Whitewaterinstruction.com presents a lesson on dealing with rocks from Shane Benedict.
Rarely is there a line on your favorite creek which doesn't incorporate at least one ill placed rock. Dealing with rocks and not letting them affect your plan is an important skill to learn and become comfortable with. Here are a few shots from Frankenstein, a classic rock jumble which has caused millions of bad lines because of some ill placed rocks. Shane takes a moment to explain the importance of carrying your momentum up and over the rock and keeping your eye on the prize while Robin Betz demonstrates near perfect form.

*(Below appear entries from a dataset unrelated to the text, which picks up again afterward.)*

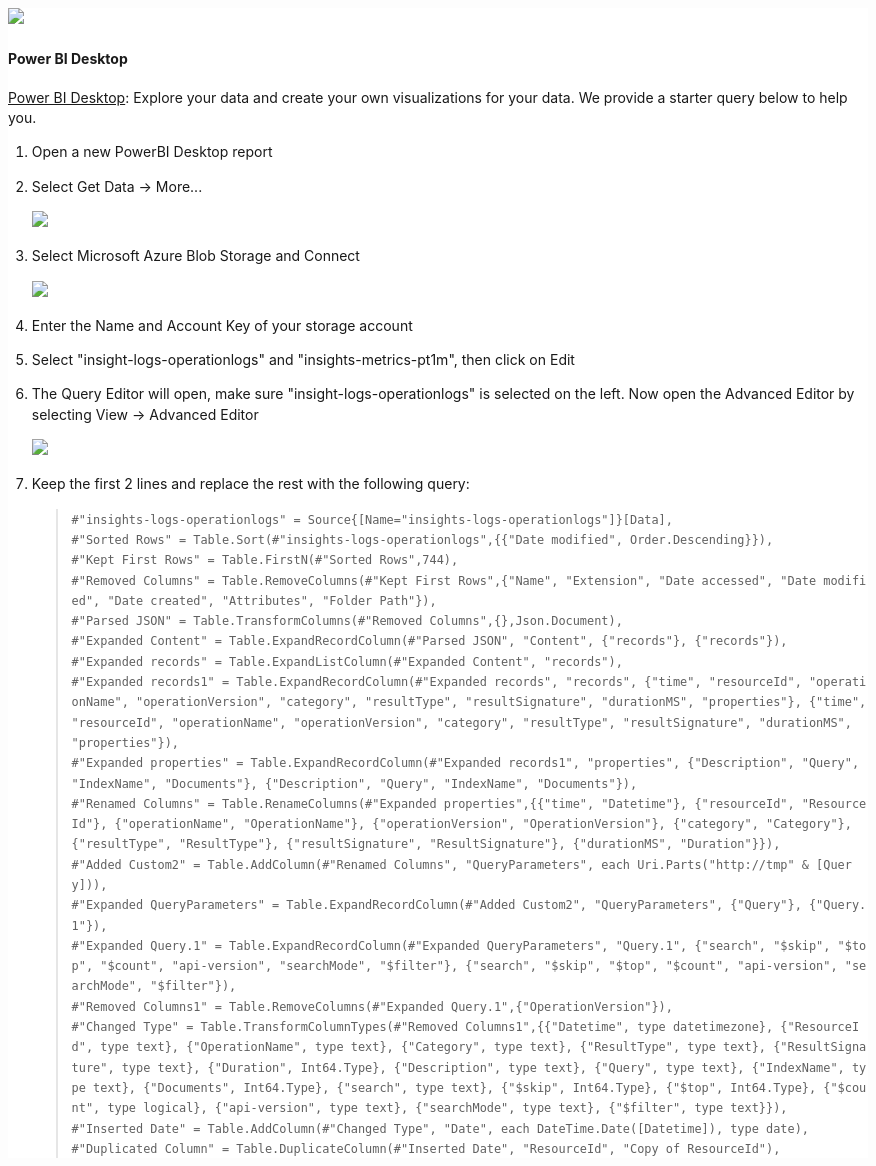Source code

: ![][3]

#### Power BI Desktop

[Power BI Desktop](https://powerbi.microsoft.com/en-us/desktop): Explore your data and create your own visualizations for your data. We provide a starter query below to help you.

1. Open a new PowerBI Desktop report
2. Select Get Data -> More...

	![][4]

3. Select Microsoft Azure Blob Storage and Connect

	![][5]

4. Enter the Name and Account Key of your storage account
5. Select "insight-logs-operationlogs" and "insights-metrics-pt1m", then click on Edit
6. The Query Editor will open, make sure "insight-logs-operationlogs" is selected on the left. Now open the Advanced Editor by selecting View -> Advanced Editor

	![][6]

7. Keep the first 2 lines and replace the rest with the following query:

	>     #"insights-logs-operationlogs" = Source{[Name="insights-logs-operationlogs"]}[Data],
	>     #"Sorted Rows" = Table.Sort(#"insights-logs-operationlogs",{{"Date modified", Order.Descending}}),
	>     #"Kept First Rows" = Table.FirstN(#"Sorted Rows",744),
	>     #"Removed Columns" = Table.RemoveColumns(#"Kept First Rows",{"Name", "Extension", "Date accessed", "Date modified", "Date created", "Attributes", "Folder Path"}),
	>     #"Parsed JSON" = Table.TransformColumns(#"Removed Columns",{},Json.Document),
	>     #"Expanded Content" = Table.ExpandRecordColumn(#"Parsed JSON", "Content", {"records"}, {"records"}),
	>     #"Expanded records" = Table.ExpandListColumn(#"Expanded Content", "records"),
	>     #"Expanded records1" = Table.ExpandRecordColumn(#"Expanded records", "records", {"time", "resourceId", "operationName", "operationVersion", "category", "resultType", "resultSignature", "durationMS", "properties"}, {"time", "resourceId", "operationName", "operationVersion", "category", "resultType", "resultSignature", "durationMS", "properties"}),
	>     #"Expanded properties" = Table.ExpandRecordColumn(#"Expanded records1", "properties", {"Description", "Query", "IndexName", "Documents"}, {"Description", "Query", "IndexName", "Documents"}),
	>     #"Renamed Columns" = Table.RenameColumns(#"Expanded properties",{{"time", "Datetime"}, {"resourceId", "ResourceId"}, {"operationName", "OperationName"}, {"operationVersion", "OperationVersion"}, {"category", "Category"}, {"resultType", "ResultType"}, {"resultSignature", "ResultSignature"}, {"durationMS", "Duration"}}),
	>     #"Added Custom2" = Table.AddColumn(#"Renamed Columns", "QueryParameters", each Uri.Parts("http://tmp" & [Query])),
	>     #"Expanded QueryParameters" = Table.ExpandRecordColumn(#"Added Custom2", "QueryParameters", {"Query"}, {"Query.1"}),
	>     #"Expanded Query.1" = Table.ExpandRecordColumn(#"Expanded QueryParameters", "Query.1", {"search", "$skip", "$top", "$count", "api-version", "searchMode", "$filter"}, {"search", "$skip", "$top", "$count", "api-version", "searchMode", "$filter"}),
	>     #"Removed Columns1" = Table.RemoveColumns(#"Expanded Query.1",{"OperationVersion"}),
	>     #"Changed Type" = Table.TransformColumnTypes(#"Removed Columns1",{{"Datetime", type datetimezone}, {"ResourceId", type text}, {"OperationName", type text}, {"Category", type text}, {"ResultType", type text}, {"ResultSignature", type text}, {"Duration", Int64.Type}, {"Description", type text}, {"Query", type text}, {"IndexName", type text}, {"Documents", Int64.Type}, {"search", type text}, {"$skip", Int64.Type}, {"$top", Int64.Type}, {"$count", type logical}, {"api-version", type text}, {"searchMode", type text}, {"$filter", type text}}),
	>     #"Inserted Date" = Table.AddColumn(#"Changed Type", "Date", each DateTime.Date([Datetime]), type date),
	>     #"Duplicated Column" = Table.DuplicateColumn(#"Inserted Date", "ResourceId", "Copy of ResourceId"),

[1]: ./media/search-traffic-analytics/SettingsBlade.png
[2]: ./media/search-traffic-analytics/DiagnosticsBlade.png
[3]: ./media/search-traffic-analytics/Dashboard.png
[4]: ./media/search-traffic-analytics/GetData.png
[5]: ./media/search-traffic-analytics/BlobStorage.png
[6]: ./media/search-traffic-analytics/QueryEditor.png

Once you get comfortable getting over rocks without them throwing you off line, feel free to start using them to spice things up a little. Here's international superstar Yonton Mehler demonstrating a beautiful rock spin.

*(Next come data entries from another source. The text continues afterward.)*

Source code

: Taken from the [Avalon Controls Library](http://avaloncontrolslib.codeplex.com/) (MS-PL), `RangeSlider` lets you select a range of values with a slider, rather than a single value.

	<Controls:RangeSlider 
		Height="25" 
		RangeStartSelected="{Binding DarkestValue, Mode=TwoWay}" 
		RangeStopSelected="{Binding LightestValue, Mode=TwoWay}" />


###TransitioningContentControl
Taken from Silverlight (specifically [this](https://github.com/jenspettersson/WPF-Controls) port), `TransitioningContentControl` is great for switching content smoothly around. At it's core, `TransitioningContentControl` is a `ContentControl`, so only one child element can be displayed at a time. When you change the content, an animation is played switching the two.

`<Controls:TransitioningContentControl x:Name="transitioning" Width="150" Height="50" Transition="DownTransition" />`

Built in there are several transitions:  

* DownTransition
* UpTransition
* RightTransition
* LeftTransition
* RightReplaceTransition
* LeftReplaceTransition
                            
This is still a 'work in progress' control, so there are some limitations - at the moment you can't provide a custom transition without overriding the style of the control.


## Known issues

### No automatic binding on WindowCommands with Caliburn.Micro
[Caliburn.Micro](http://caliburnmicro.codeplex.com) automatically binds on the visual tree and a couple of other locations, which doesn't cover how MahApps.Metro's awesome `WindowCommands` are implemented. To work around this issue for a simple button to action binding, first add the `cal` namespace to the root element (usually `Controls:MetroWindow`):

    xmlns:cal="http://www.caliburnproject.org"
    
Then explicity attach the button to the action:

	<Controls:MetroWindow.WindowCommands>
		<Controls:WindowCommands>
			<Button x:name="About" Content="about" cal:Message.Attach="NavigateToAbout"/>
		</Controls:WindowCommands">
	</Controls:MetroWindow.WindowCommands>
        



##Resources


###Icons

One important aspect to keep in mind is to keep your hips loose and always lean into rocks if you get pushed sideways against them. Frankenstein has some classic pin spots and the key to success in a rapid like this is to keep moving and never give the water a chance to load up on your boat when there's a rock blocking your escape on the other side.

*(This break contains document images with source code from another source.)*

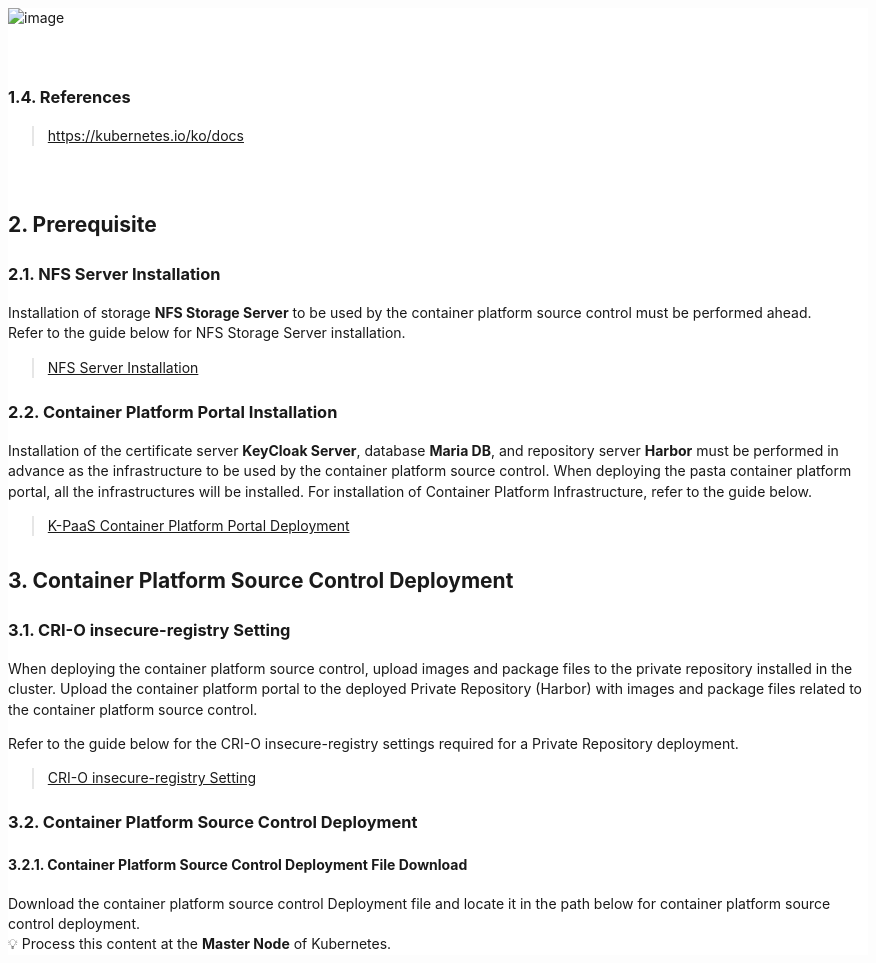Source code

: ![image](https://user-images.githubusercontent.com/80228983/146350860-3722c081-7338-438d-b7ec-1fdac09160c4.png)

    
<br>    

### <div id='1.4'>1.4. References
> https://kubernetes.io/ko/docs  

<br>

## <div id='2'>2. Prerequisite
    
### <div id='2.1'>2.1. NFS Server Installation
Installation of storage **NFS Storage Server** to be used by the container platform source control must be performed ahead.<br>
Refer to the guide below for NFS Storage Server installation.  
> [NFS Server Installation](../nfs-server-install-guide.md)      
    
### <div id='2.2'>2.2. Container Platform Portal Installation
Installation of the certificate server **KeyCloak Server**, database **Maria DB**, and repository server **Harbor** must be performed in advance as the infrastructure to be used by the container platform source control.
When deploying the pasta container platform portal, all the infrastructures will be installed.
For installation of Container Platform Infrastructure, refer to the guide below.
> [K-PaaS Container Platform Portal Deployment](../container-platform-portal/cp-portal-deployment-standalone-guide-v1.2.md)     


## <div id='3'>3. Container Platform Source Control Deployment

### <div id='3.1'>3.1. CRI-O insecure-registry Setting
When deploying the container platform source control, upload images and package files to the private repository installed in the cluster.
Upload the container platform portal to the deployed Private Repository (Harbor) with images and package files related to the container platform source control. 

Refer to the guide below for the CRI-O insecure-registry settings required for a Private Repository deployment.
> [CRI-O insecure-registry Setting](../container-platform-portal/cp-portal-deployment-standalone-guide-v1.2.md#3.1)      

### <div id='3.2'>3.2. Container Platform Source Control Deployment 
    
#### <div id='3.2.1'>3.2.1. Container Platform Source Control Deployment File Download
Download the container platform source control Deployment file and locate it in the path below for container platform source control deployment.<br>
:bulb: Process this content at the **Master Node** of Kubernetes.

The biggest thing in learning to deal with rocks is actually knowing what is going to happen when you and your boat interact with rocks. The only way you are going to learn is to mess around with them. Thats why boofing, sliding, spinning, and glancing off of lots of rocks on your normal run is going to make you a better paddler. Its that repetition of banging around in the rocks thats going to teach you how to deal with them.
Mefford is using a correction stroke here to account for the deflection the rock is delivering.
In a general sense I think of rocks as being another river feature like a wave, or a hole. The rock is going to try to deflect you just like a pillow, or diagonal wave.